* _Extracted records_
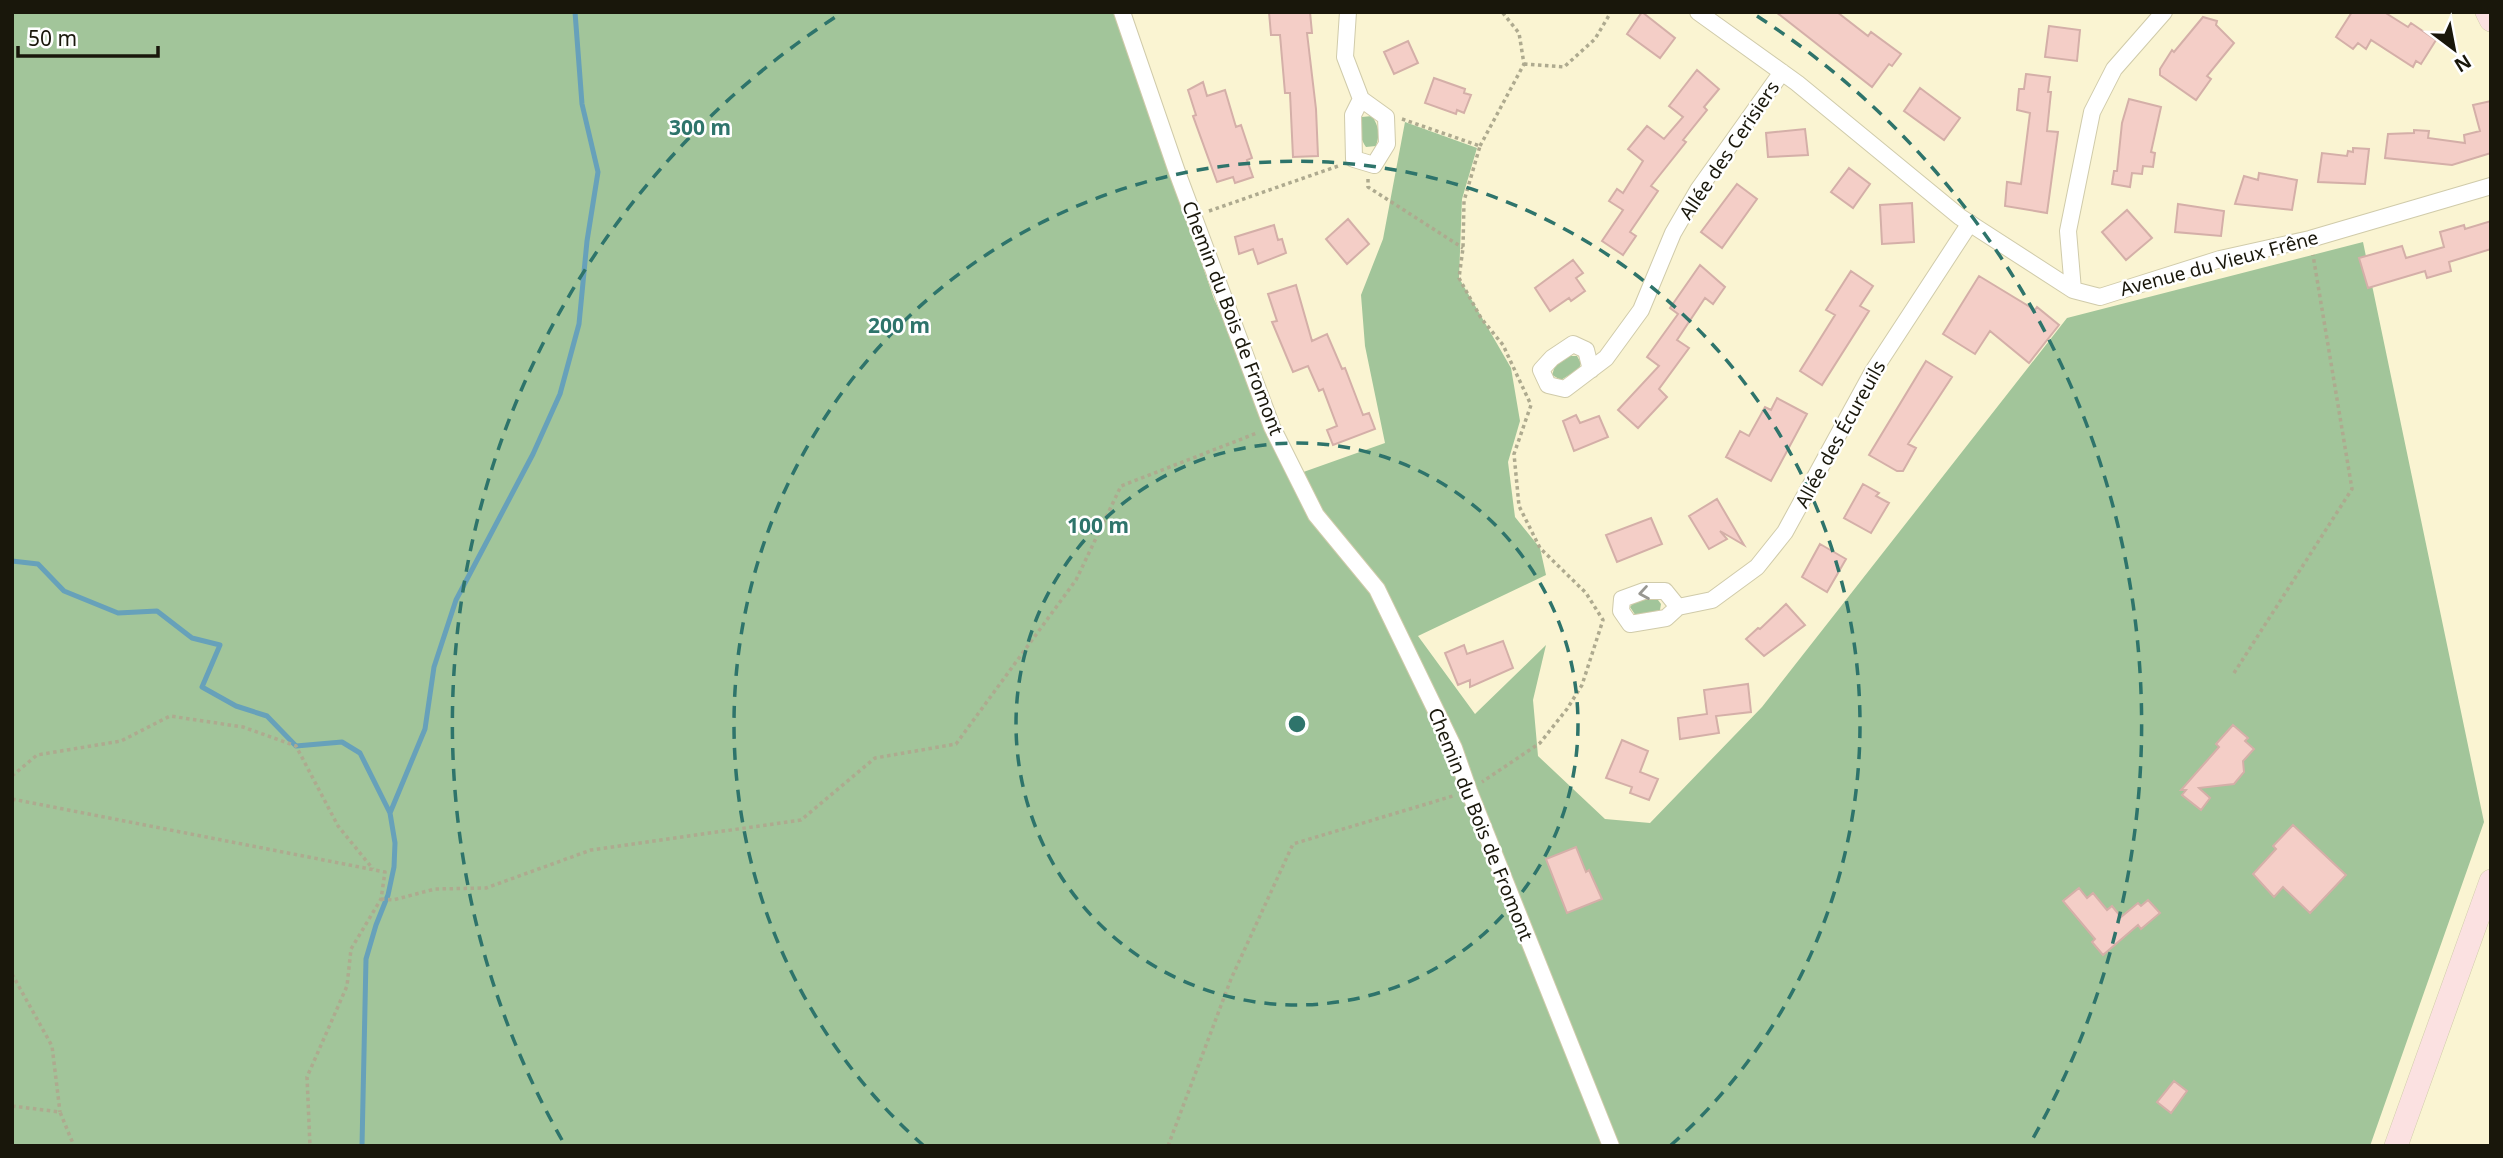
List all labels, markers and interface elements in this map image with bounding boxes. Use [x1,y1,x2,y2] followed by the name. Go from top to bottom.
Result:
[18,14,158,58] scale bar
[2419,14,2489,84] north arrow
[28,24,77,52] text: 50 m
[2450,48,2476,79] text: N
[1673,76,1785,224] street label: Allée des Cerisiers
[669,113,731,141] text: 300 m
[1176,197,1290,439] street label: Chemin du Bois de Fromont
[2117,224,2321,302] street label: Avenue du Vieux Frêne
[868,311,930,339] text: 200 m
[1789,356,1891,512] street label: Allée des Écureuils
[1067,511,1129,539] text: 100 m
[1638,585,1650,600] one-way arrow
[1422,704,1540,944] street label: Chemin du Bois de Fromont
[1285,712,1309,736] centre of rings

* _ASSIGNED TASK_
Transcribe the complete set of entries verbatim. No pictures belong in the copy.

* _YOUR SOLUTION_
List all labels, markers and interface elements in this map image with bounding boxes. Use [x1,y1,x2,y2] followed by the name. Go from top to bottom.
Result:
[18,14,158,58] scale bar
[2419,14,2489,84] north arrow
[28,24,77,52] text: 50 m
[2450,48,2476,79] text: N
[1673,76,1785,224] street label: Allée des Cerisiers
[669,113,731,141] text: 300 m
[1176,197,1290,439] street label: Chemin du Bois de Fromont
[2117,224,2321,302] street label: Avenue du Vieux Frêne
[868,311,930,339] text: 200 m
[1789,356,1891,512] street label: Allée des Écureuils
[1067,511,1129,539] text: 100 m
[1638,585,1650,600] one-way arrow
[1422,704,1540,944] street label: Chemin du Bois de Fromont
[1285,712,1309,736] centre of rings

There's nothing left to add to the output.